Collected data entries:
* START *

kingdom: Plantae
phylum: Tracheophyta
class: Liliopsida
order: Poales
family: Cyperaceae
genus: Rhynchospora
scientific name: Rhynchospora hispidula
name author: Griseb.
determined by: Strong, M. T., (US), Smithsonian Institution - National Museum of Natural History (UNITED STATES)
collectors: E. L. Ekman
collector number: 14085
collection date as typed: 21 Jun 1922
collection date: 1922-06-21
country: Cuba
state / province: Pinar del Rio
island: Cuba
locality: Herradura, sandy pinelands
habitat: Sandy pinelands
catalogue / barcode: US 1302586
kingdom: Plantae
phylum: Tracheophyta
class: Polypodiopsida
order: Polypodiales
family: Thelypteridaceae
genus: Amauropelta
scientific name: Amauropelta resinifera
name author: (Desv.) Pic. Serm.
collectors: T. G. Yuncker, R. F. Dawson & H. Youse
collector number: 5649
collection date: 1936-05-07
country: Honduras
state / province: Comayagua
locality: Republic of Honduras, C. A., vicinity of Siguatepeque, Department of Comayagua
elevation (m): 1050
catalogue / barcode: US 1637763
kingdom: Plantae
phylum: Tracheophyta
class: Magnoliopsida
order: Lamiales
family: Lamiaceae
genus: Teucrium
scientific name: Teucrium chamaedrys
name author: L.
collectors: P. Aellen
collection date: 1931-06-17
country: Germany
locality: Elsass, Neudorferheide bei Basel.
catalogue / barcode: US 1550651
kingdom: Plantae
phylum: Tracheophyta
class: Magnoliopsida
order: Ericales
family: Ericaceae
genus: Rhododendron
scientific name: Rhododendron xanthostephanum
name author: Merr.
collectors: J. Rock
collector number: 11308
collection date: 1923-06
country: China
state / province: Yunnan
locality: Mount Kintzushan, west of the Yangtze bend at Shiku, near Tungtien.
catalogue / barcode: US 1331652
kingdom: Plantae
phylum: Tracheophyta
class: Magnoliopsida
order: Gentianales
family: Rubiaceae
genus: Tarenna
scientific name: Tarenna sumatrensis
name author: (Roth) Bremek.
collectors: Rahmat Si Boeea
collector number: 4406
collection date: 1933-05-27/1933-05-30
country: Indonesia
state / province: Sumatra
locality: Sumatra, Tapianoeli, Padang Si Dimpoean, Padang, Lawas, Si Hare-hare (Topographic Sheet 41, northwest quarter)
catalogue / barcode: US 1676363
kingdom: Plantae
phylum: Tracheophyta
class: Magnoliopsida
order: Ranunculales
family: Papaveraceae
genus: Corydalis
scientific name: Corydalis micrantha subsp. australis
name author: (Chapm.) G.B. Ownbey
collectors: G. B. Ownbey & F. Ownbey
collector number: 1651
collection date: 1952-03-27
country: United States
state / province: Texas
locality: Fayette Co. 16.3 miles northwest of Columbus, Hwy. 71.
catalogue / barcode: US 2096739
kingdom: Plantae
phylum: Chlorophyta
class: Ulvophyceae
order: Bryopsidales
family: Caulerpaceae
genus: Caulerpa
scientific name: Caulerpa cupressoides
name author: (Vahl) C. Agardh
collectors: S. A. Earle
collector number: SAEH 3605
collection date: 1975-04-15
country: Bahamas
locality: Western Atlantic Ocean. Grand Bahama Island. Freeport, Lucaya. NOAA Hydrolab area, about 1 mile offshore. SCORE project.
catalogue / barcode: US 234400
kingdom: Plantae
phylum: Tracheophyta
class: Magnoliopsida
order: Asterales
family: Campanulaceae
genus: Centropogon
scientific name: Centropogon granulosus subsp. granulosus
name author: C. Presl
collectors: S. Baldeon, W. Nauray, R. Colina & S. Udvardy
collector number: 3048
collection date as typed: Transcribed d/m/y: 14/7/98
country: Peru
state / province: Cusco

* END *

• Exercise prompt
Rewrite every line of the items above as a numbered list, omitting any blank lines.

• Result below
1. kingdom: Plantae
2. phylum: Tracheophyta
3. class: Liliopsida
4. order: Poales
5. family: Cyperaceae
6. genus: Rhynchospora
7. scientific name: Rhynchospora hispidula
8. name author: Griseb.
9. determined by: Strong, M. T., (US), Smithsonian Institution - National Museum of Natural History (UNITED STATES)
10. collectors: E. L. Ekman
11. collector number: 14085
12. collection date as typed: 21 Jun 1922
13. collection date: 1922-06-21
14. country: Cuba
15. state / province: Pinar del Rio
16. island: Cuba
17. locality: Herradura, sandy pinelands
18. habitat: Sandy pinelands
19. catalogue / barcode: US 1302586
20. kingdom: Plantae
21. phylum: Tracheophyta
22. class: Polypodiopsida
23. order: Polypodiales
24. family: Thelypteridaceae
25. genus: Amauropelta
26. scientific name: Amauropelta resinifera
27. name author: (Desv.) Pic. Serm.
28. collectors: T. G. Yuncker, R. F. Dawson & H. Youse
29. collector number: 5649
30. collection date: 1936-05-07
31. country: Honduras
32. state / province: Comayagua
33. locality: Republic of Honduras, C. A., vicinity of Siguatepeque, Department of Comayagua
34. elevation (m): 1050
35. catalogue / barcode: US 1637763
36. kingdom: Plantae
37. phylum: Tracheophyta
38. class: Magnoliopsida
39. order: Lamiales
40. family: Lamiaceae
41. genus: Teucrium
42. scientific name: Teucrium chamaedrys
43. name author: L.
44. collectors: P. Aellen
45. collection date: 1931-06-17
46. country: Germany
47. locality: Elsass, Neudorferheide bei Basel.
48. catalogue / barcode: US 1550651
49. kingdom: Plantae
50. phylum: Tracheophyta
51. class: Magnoliopsida
52. order: Ericales
53. family: Ericaceae
54. genus: Rhododendron
55. scientific name: Rhododendron xanthostephanum
56. name author: Merr.
57. collectors: J. Rock
58. collector number: 11308
59. collection date: 1923-06
60. country: China
61. state / province: Yunnan
62. locality: Mount Kintzushan, west of the Yangtze bend at Shiku, near Tungtien.
63. catalogue / barcode: US 1331652
64. kingdom: Plantae
65. phylum: Tracheophyta
66. class: Magnoliopsida
67. order: Gentianales
68. family: Rubiaceae
69. genus: Tarenna
70. scientific name: Tarenna sumatrensis
71. name author: (Roth) Bremek.
72. collectors: Rahmat Si Boeea
73. collector number: 4406
74. collection date: 1933-05-27/1933-05-30
75. country: Indonesia
76. state / province: Sumatra
77. locality: Sumatra, Tapianoeli, Padang Si Dimpoean, Padang, Lawas, Si Hare-hare (Topographic Sheet 41, northwest quarter)
78. catalogue / barcode: US 1676363
79. kingdom: Plantae
80. phylum: Tracheophyta
81. class: Magnoliopsida
82. order: Ranunculales
83. family: Papaveraceae
84. genus: Corydalis
85. scientific name: Corydalis micrantha subsp. australis
86. name author: (Chapm.) G.B. Ownbey
87. collectors: G. B. Ownbey & F. Ownbey
88. collector number: 1651
89. collection date: 1952-03-27
90. country: United States
91. state / province: Texas
92. locality: Fayette Co. 16.3 miles northwest of Columbus, Hwy. 71.
93. catalogue / barcode: US 2096739
94. kingdom: Plantae
95. phylum: Chlorophyta
96. class: Ulvophyceae
97. order: Bryopsidales
98. family: Caulerpaceae
99. genus: Caulerpa
100. scientific name: Caulerpa cupressoides
101. name author: (Vahl) C. Agardh
102. collectors: S. A. Earle
103. collector number: SAEH 3605
104. collection date: 1975-04-15
105. country: Bahamas
106. locality: Western Atlantic Ocean. Grand Bahama Island. Freeport, Lucaya. NOAA Hydrolab area, about 1 mile offshore. SCORE project.
107. catalogue / barcode: US 234400
108. kingdom: Plantae
109. phylum: Tracheophyta
110. class: Magnoliopsida
111. order: Asterales
112. family: Campanulaceae
113. genus: Centropogon
114. scientific name: Centropogon granulosus subsp. granulosus
115. name author: C. Presl
116. collectors: S. Baldeon, W. Nauray, R. Colina & S. Udvardy
117. collector number: 3048
118. collection date as typed: Transcribed d/m/y: 14/7/98
119. country: Peru
120. state / province: Cusco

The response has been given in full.